In the standard telling of the Easter story, Judas Iscariot is the ultimate betrayer. He accepts thirty pieces of silver to hand Jesus over to the authorities, leading directly to the crucifixion. His name became synonymous with treachery. Dante placed him in the lowest circle of Hell.
In 2006, a long-lost manuscript resurfaced and offered a completely different version of the story. In the Gospel of Judas, Judas isn't a villain. He's the disciple Jesus trusted most.
What the Gospel of Judas says
The text — a Gnostic gospel probably written in the second century, lost for over sixteen hundred years, and rediscovered in Egypt in the 1970s — presents Jesus taking Judas aside privately and telling him what no one else knows: the only way for Jesus to free his divine spirit is to shed his material body. He asks Judas to hand him over — not as betrayal, but as liberation. Judas is the one apostle enlightened enough to do what needs to be done.
How this reframes everything
From this angle, Judas wasn't a greedy traitor who buckled under pressure. He was a loyal friend who did an agonising thing because his teacher asked him to. The grief he reportedly felt afterward — he returned the money and died shortly after — takes on a different quality. It also reframes the crucifixion itself. In Gnostic theology, death of the material body isn't a tragedy. It's a release.
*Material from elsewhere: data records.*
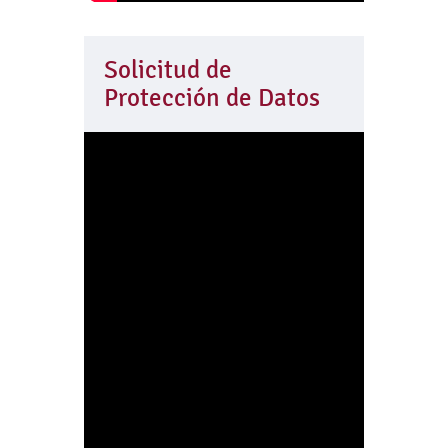
Solicitud de
Protección de Datos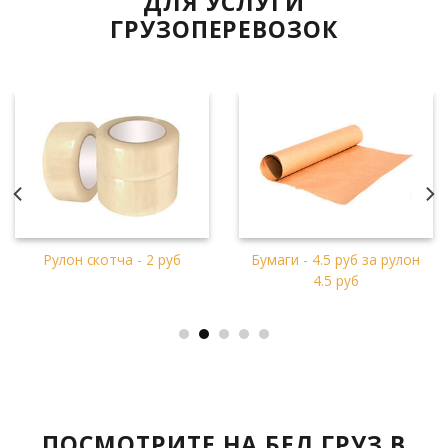
ДЛЯ УСЛУГИ
ГРУЗОПЕРЕВОЗОК
Рулон скотча - 2 руб
Бумаги - 4.5 руб за рулон
4.5 руб
ПОСМОТРИТЕ НА БЕЛ ГРУЗ В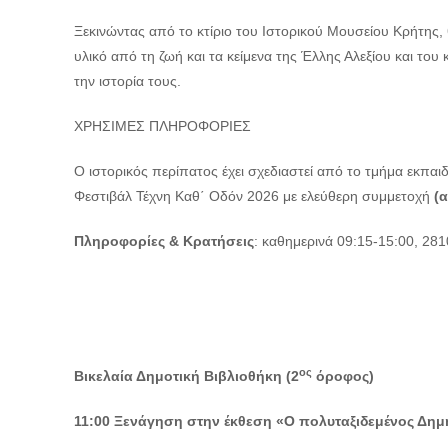
Ξεκινώντας από το κτίριο του Ιστορικού Μουσείου Κρήτης,
υλικό από τη ζωή και τα κείμενα της Έλλης Αλεξίου και του
την ιστορία τους.
ΧΡΗΣΙΜΕΣ ΠΛΗΡΟΦΟΡΙΕΣ
Ο ιστορικός περίπατος έχει σχεδιαστεί από το τμήμα εκπα
Φεστιβάλ Τέχνη Καθ΄ Οδόν 2026 με ελεύθερη συμμετοχή
(α
Πληροφορίες & Κρατήσεις
: καθημερινά 09:15-15:00, 28
ος
Βικελαία Δημοτική Βιβλιοθήκη (2
όροφος)
11:00 Ξενάγηση στην έκθεση
«Ο πολυταξιδεμένος Δημή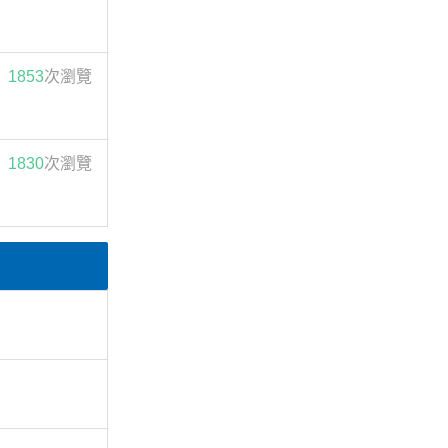
1853
次瀏覽
1830
次瀏覽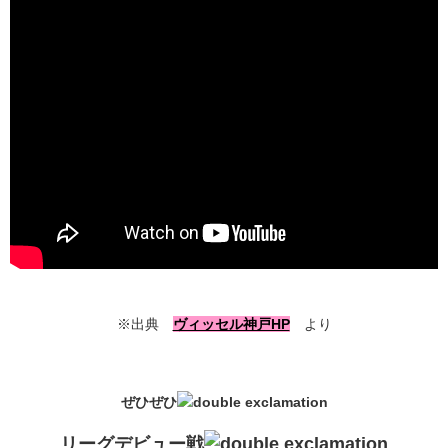
※出典
ヴィッセル神戸HP
より
ぜひぜひ
リーグデビュー戦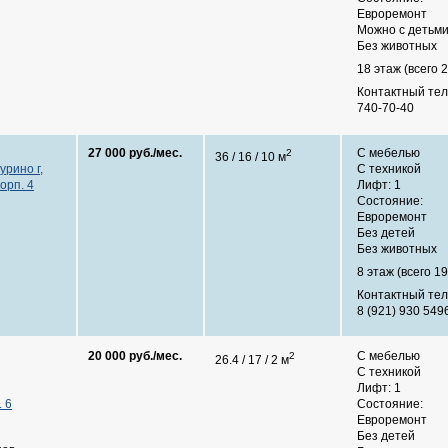
Евроремонт
Можно с детьм
Без животных
18 этаж (всего 2
Контактный те
740-70-40
27 000 руб./мес.
С мебелью
2
36 / 16 / 10 м
урино г,
С техникой
корп. 4
Лифт: 1
Состояние:
Евроремонт
Без детей
Без животных
8 этаж (всего 19
Контактный те
8 (921) 930 549
20 000 руб./мес.
С мебелью
2
26.4 / 17 / 2 м
С техникой
Лифт: 1
. 6
Состояние:
Евроремонт
Без детей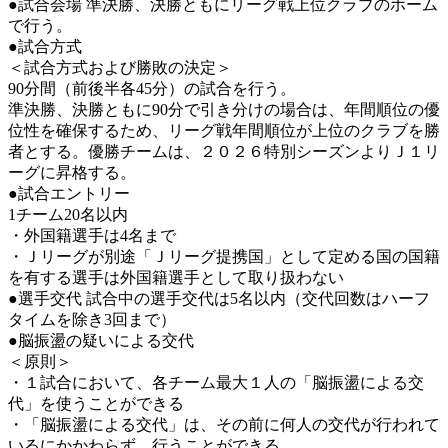
●試合会場 準決勝、決勝ともにリーグ戦上位クラブのホーム
で行う。
●試合方式
＜試合方式および勝敗の決定＞
90分間（前後半各45分）の試合を行う。
準決勝、決勝ともに90分で引き分けの場合は、年間順位の優
位性を確保するため、リーグ戦年間順位が上位のクラブを勝
者とする。優勝チームは、２０２６特別シーズンよりＪ１リ
ーグに昇格する。
●試合エントリー
1チーム20名以内
・外国籍選手は4名まで
・Ｊリーグが別途「Ｊリーグ提携国」として定める国の国籍
を有する選手は外国籍選手として取り扱わない
●選手交代 試合中の選手交代は5名以内（交代回数はハーフ
タイムを除き3回まで）
●脳振盪の疑いによる交代
＜原則＞
・１試合において、各チーム最大１人の「脳振盪による交
代」を使うことができる
・「脳振盪による交代」は、その前に何人の交代が行われて
いるにかかわらず、行うことができる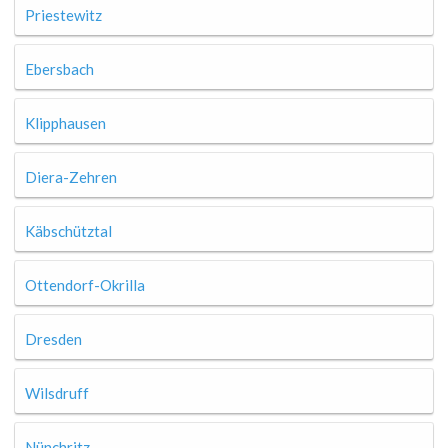
Priestewitz
Ebersbach
Klipphausen
Diera-Zehren
Käbschütztal
Ottendorf-Okrilla
Dresden
Wilsdruff
Nünchritz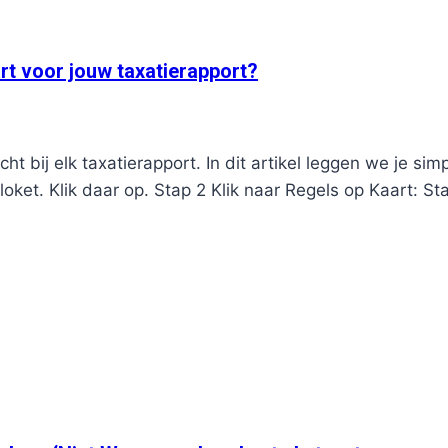
t voor jouw taxatierapport?
 bij elk taxatierapport. In dit artikel leggen we je sim
sloket. Klik daar op. Stap 2 Klik naar Regels op Kaart: S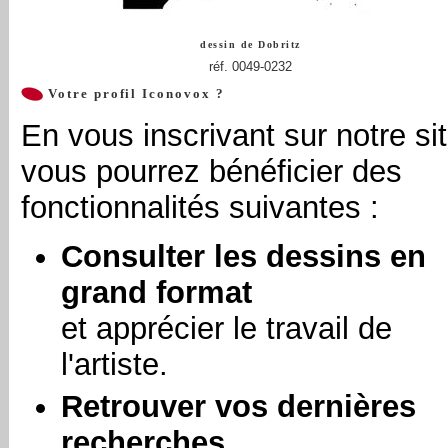
dessin de
Dobritz
réf. 0049-0232
Votre profil Iconovox ?
En vous inscrivant sur notre sit
vous pourrez bénéficier des
fonctionnalités suivantes :
Consulter les dessins en
grand format
et apprécier le travail de
l'artiste.
Retrouver vos dernières
recherches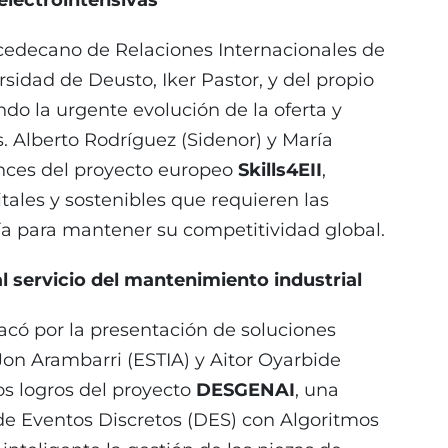
 electrointensivas
 Vicedecano de Relaciones Internacionales de
rsidad de Deusto, Iker Pastor, y del propio
ando la urgente evolución de la oferta y
 Alberto Rodríguez (Sidenor) y María
ances del proyecto europeo
Skills4EII
,
itales y sostenibles que requieren las
ía para mantener su competitividad global.
 al servicio del mantenimiento industrial
acó por la presentación de soluciones
Jon Arambarri (ESTIA) y Aitor Oyarbide
os logros del proyecto
DESGENAI
, una
 de Eventos Discretos (DES) con Algoritmos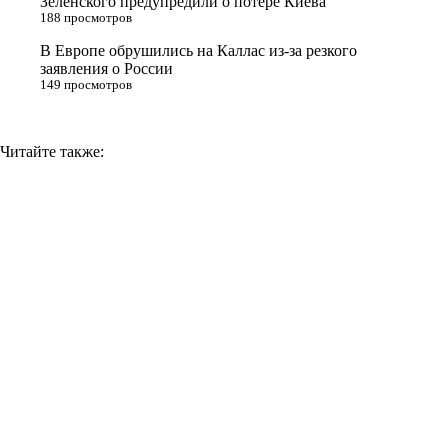
Зеленского предупредили о потере Киева
188 просмотров
k
i
В Европе обрушились на Каллас из-за резкого
заявления о России
149 просмотров
Читайте также: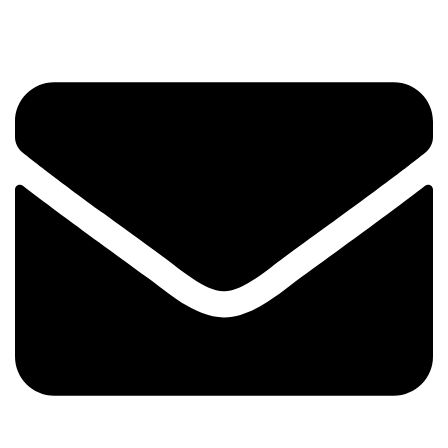
Envelope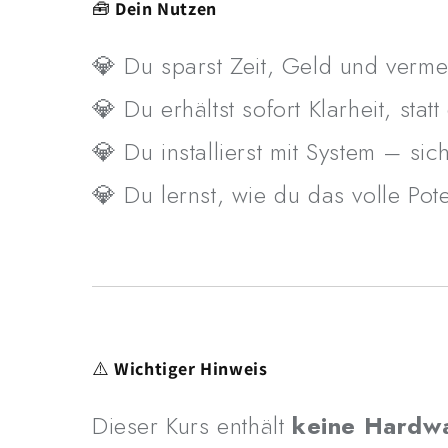
🧰
Dein Nutzen
💎 Du sparst Zeit, Geld und vermei
💎 Du erhältst sofort Klarheit, sta
💎 Du installierst mit System – sic
💎 Du lernst, wie du das volle Po
⚠️
Wichtiger Hinweis
Dieser Kurs enthält
keine Hardw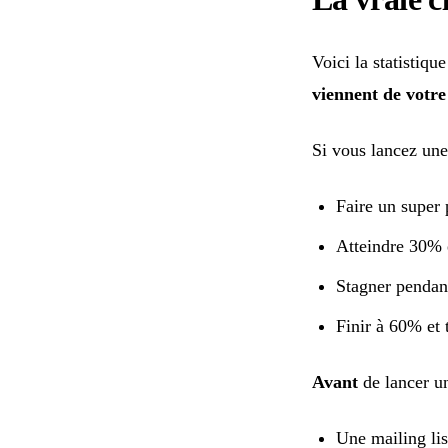
Voici la statistiqu
viennent de votre 
Si vous lancez une
Faire un super 
Atteindre 30% e
Stagner pendan
Finir à 60% et 
Avant
de lancer u
Une mailing lis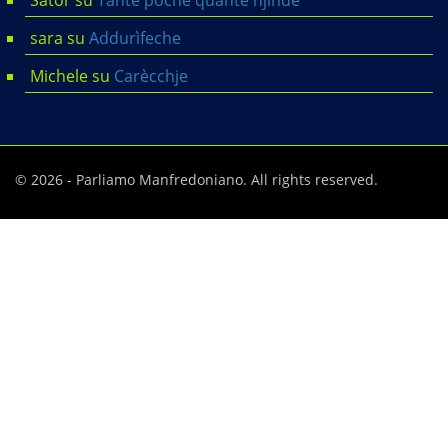
sara
su
Addurìfeche
Michele
su
Carècchje
© 2026 - Parliamo Manfredoniano. All rights reserved.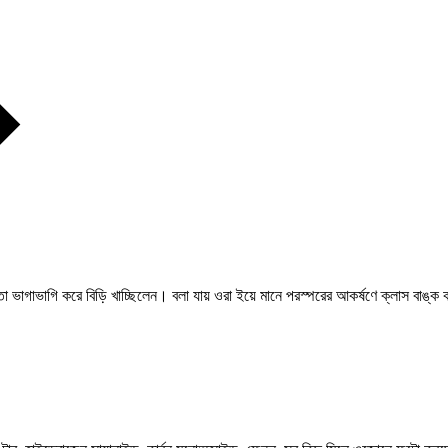
মাহাতো ভাগাভাগি করে বিড়ি খাচ্ছিলেন। বলা যায়‌ ওরা ইয়ে মানে পরস্পরের‌ আকর্ষণে ক্লাস বাঙ্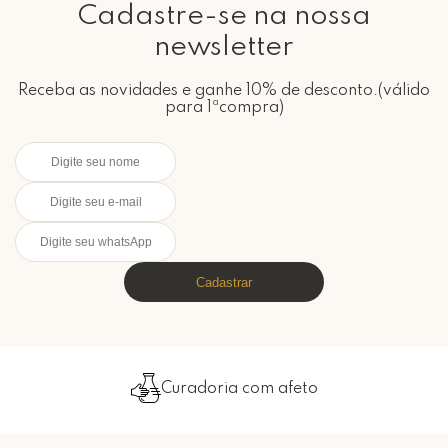
Cadastre-se na nossa
newsletter
Receba as novidades e ganhe 10% de desconto.(válido
para 1ªcompra)
Cadastrar
Curadoria com afeto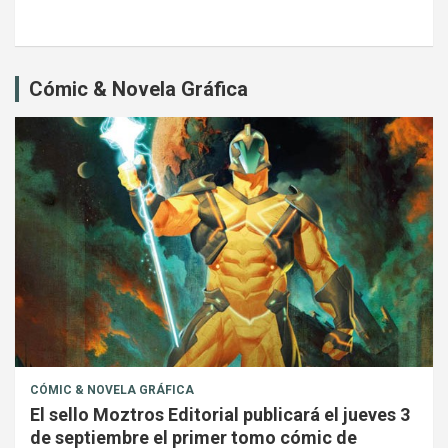
Cómic & Novela Gráfica
CÓMIC & NOVELA GRÁFICA
El sello Moztros Editorial publicará el jueves 3
de septiembre el primer tomo cómic de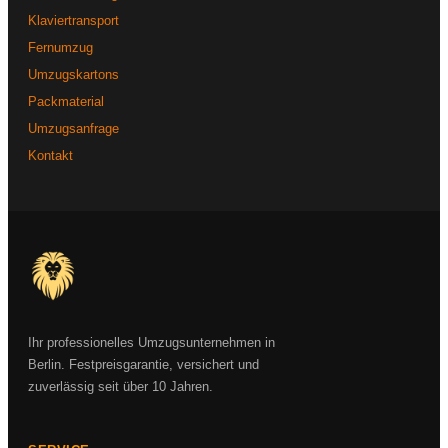
Klaviertransport
Fernumzug
Umzugskartons
Packmaterial
Umzugsanfrage
Kontakt
Ihr professionelles Umzugsunternehmen in
Berlin. Festpreisgarantie, versichert und
zuverlässig seit über 10 Jahren.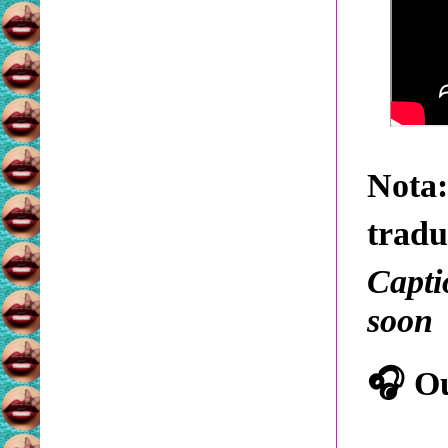
Nota
trad
Capti
soon
🎧
Ou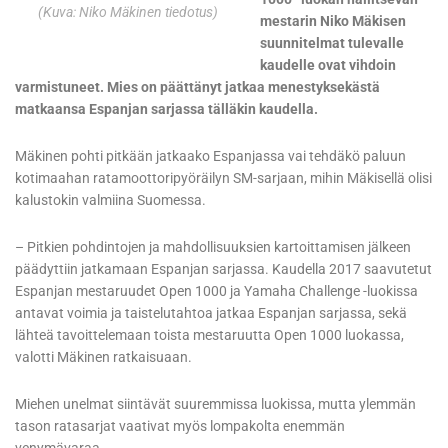
(Kuva: Niko Mäkinen tiedotus)
mestarin Niko Mäkisen
suunnitelmat tulevalle
kaudelle ovat vihdoin
varmistuneet. Mies on päättänyt jatkaa menestyksekästä
matkaansa Espanjan sarjassa tälläkin kaudella.
Mäkinen pohti pitkään jatkaako Espanjassa vai tehdäkö paluun
kotimaahan ratamoottoripyöräilyn SM-sarjaan, mihin Mäkisellä olisi
kalustokin valmiina Suomessa.
– Pitkien pohdintojen ja mahdollisuuksien kartoittamisen jälkeen
päädyttiin jatkamaan Espanjan sarjassa. Kaudella 2017 saavutetut
Espanjan mestaruudet Open 1000 ja Yamaha Challenge -luokissa
antavat voimia ja taistelutahtoa jatkaa Espanjan sarjassa, sekä
lähteä tavoittelemaan toista mestaruutta Open 1000 luokassa,
valotti Mäkinen ratkaisuaan.
Miehen unelmat siintävät suuremmissa luokissa, mutta ylemmän
tason ratasarjat vaativat myös lompakolta enemmän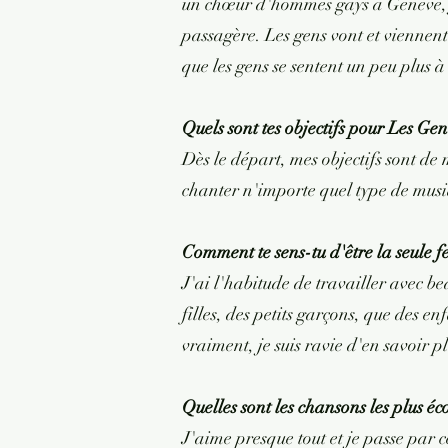
un chœur d'hommes gays à Genève, j
passagère. Les gens vont et viennent
que les gens se sentent un peu plus
Quels sont tes objectifs pour Les Ge
Dès le départ, mes objectifs sont d
chanter n'importe quel type de mus
Comment te sens-tu d'être la seule 
J'ai l'habitude de travailler avec b
filles, des petits garçons, que des e
vraiment, je suis ravie d'en savoir p
Quelles sont les chansons les plus éco
J'aime presque tout et je passe par 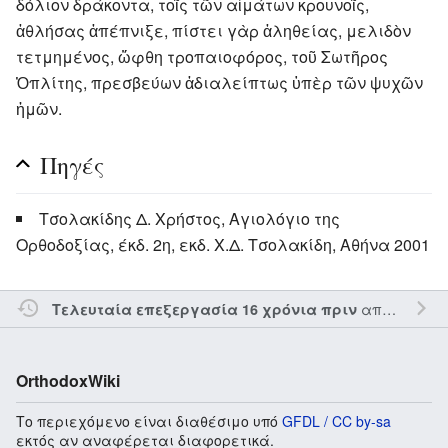
δόλιον δράκοντα, τοῖς τῶν αἱμάτων κρουνοῖς,
ἀθλήσας ἀπέπνιξε, πίστει γὰρ ἀληθείας, μελιδὸν
τετμημένος, ὥφθη τροπαιοφόρος, τοῦ Σωτῆρος
Ὀπλίτης, πρεσβεύων ἀδιαλείπτως ὑπὲρ τῶν ψυχῶν
ἡμῶν.
Πηγές
Τσολακίδης Δ. Χρήστος, Αγιολόγιο της
Ορθοδοξίας, έκδ. 2η, εκδ. Χ.Δ. Τσολακίδη, Αθήνα 2001
από τον την
Τελευταία επεξεργασία 16 χρόνια πριν
OrthodoxWiki
Το περιεχόμενο είναι διαθέσιμο υπό
GFDL / CC by-sa
εκτός αν αναφέρεται διαφορετικά.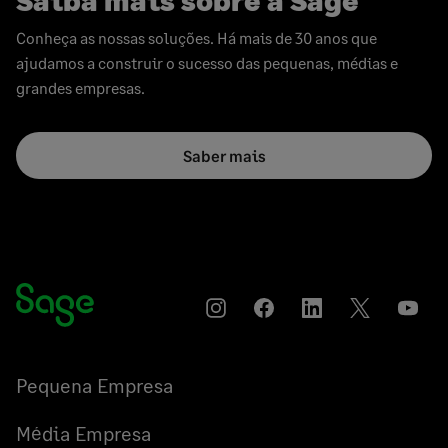
Saiba mais sobre a Sage
Conheça as nossas soluções. Há mais de 30 anos que
ajudamos a construir o sucesso das pequenas, médias e
grandes empresas.
Saber mais
Instagram
Compartilhar
Compartilhar
Compartilha
YouT
no
no
no
Facebook
LinkedIn
Twitter
Pequena Empresa
Média Empresa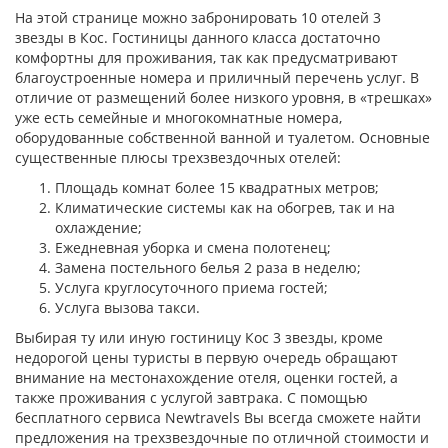
На этой странице можно забронировать 10 отелей 3
звезды в Кос. Гостиницы данного класса достаточно
комфортны для проживания, так как предусматривают
благоустроенные номера и приличный перечень услуг. В
отличие от размещений более низкого уровня, в «трешках»
уже есть семейные и многокомнатные номера,
оборудованные собственной ванной и туалетом. Основные
существенные плюсы трехзвездочных отелей:
Площадь комнат более 15 квадратных метров;
Климатические системы как на обогрев, так и на
охлаждение;
Ежедневная уборка и смена полотенец;
Замена постельного белья 2 раза в неделю;
Услуга круглосуточного приема гостей;
Услуга вызова такси.
Выбирая ту или иную гостиницу Кос 3 звезды, кроме
недорогой цены туристы в первую очередь обращают
внимание на местонахождение отеля, оценки гостей, а
также проживания с услугой завтрака. С помощью
бесплатного сервиса Newtravels Вы всегда сможете найти
предложения на трехзвездочные по отличной стоимости и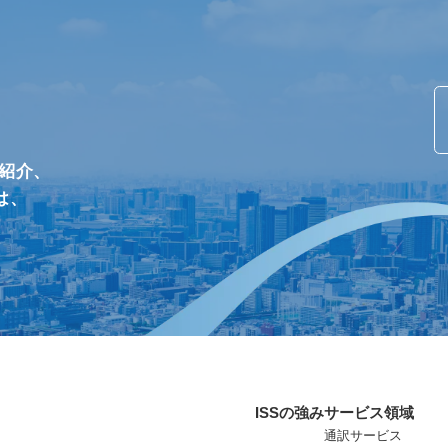
/紹介、
は、
ISSの強み
サービス領域
通訳サービス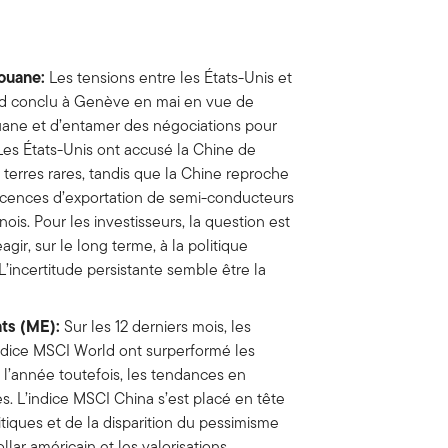
douane:
Les tensions entre les États-Unis et
rd conclu à Genève en mai en vue de
uane et d’entamer des négociations pour
es États-Unis ont accusé la Chine de
 terres rares, tandis que la Chine reproche
licences d’exportation de semi-conducteurs
nois. Pour les investisseurs, la question est
gir, sur le long terme, à la politique
’incertitude persistante semble être la
ts (ME):
Sur les 12 derniers mois, les
ndice MSCI World ont surperformé les
l’année toutefois, les tendances en
. L’indice MSCI China s’est placé en tête
itiques et de la disparition du pessimisme
llar américain et les valorisations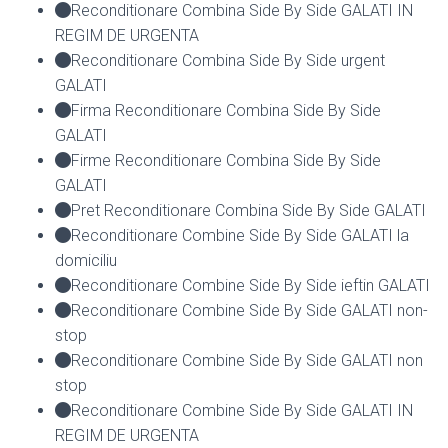
Reconditionare Combina Side By Side GALATI IN
REGIM DE URGENTA
Reconditionare Combina Side By Side urgent
GALATI
Firma Reconditionare Combina Side By Side
GALATI
Firme Reconditionare Combina Side By Side
GALATI
Pret Reconditionare Combina Side By Side GALATI
Reconditionare Combine Side By Side GALATI la
domiciliu
Reconditionare Combine Side By Side ieftin GALATI
Reconditionare Combine Side By Side GALATI non-
stop
Reconditionare Combine Side By Side GALATI non
stop
Reconditionare Combine Side By Side GALATI IN
REGIM DE URGENTA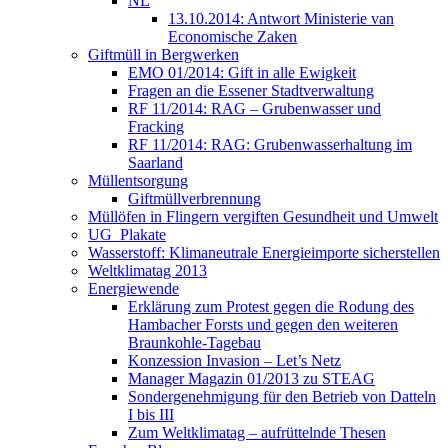
NL
13.10.2014: Antwort Ministerie van
Economische Zaken
Giftmüll in Bergwerken
EMO 01/2014: Gift in alle Ewigkeit
Fragen an die Essener Stadtverwaltung
RF 11/2014: RAG – Grubenwasser und
Fracking
RF 11/2014: RAG: Grubenwasserhaltung im
Saarland
Müllentsorgung
Giftmüllverbrennung
Müllöfen in Flingern vergiften Gesundheit und Umwelt
UG_Plakate
Wasserstoff: Klimaneutrale Energieimporte sicherstellen
Weltklimatag 2013
Energiewende
Erklärung zum Protest gegen die Rodung des
Hambacher Forsts und gegen den weiteren
Braunkohle-Tagebau
Konzession Invasion – Let’s Netz
Manager Magazin 01/2013 zu STEAG
Sondergenehmigung für den Betrieb von Datteln
I bis III
Zum Weltklimatag – aufrüttelnde Thesen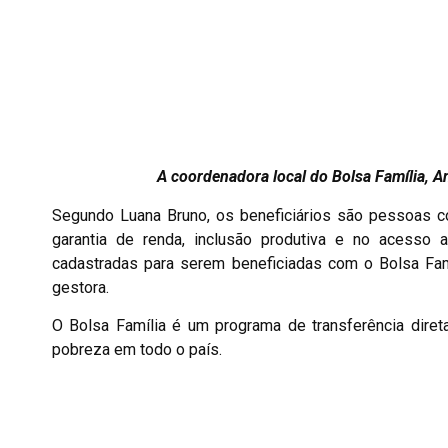
A coordenadora local do Bolsa Família, A
Segundo Luana Bruno, os beneficiários são pessoas co
garantia de renda, inclusão produtiva e no acesso
cadastradas para serem beneficiadas com o Bolsa Famí
gestora.
O Bolsa Família é um programa de transferência diret
pobreza em todo o país.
Should we take it seriously?
The Gospel of Judas isn't part of the New Testament canon, and most historians treat it as a second-century theological document rather than an eyewitness account. What it does tell us is that the Jesus story was far more contested and varied in the early centuries than the eventual official version suggests. The neat narrative of villain and saviour was a choice — one made by powerful institutions, from among a much messier set of competing stories.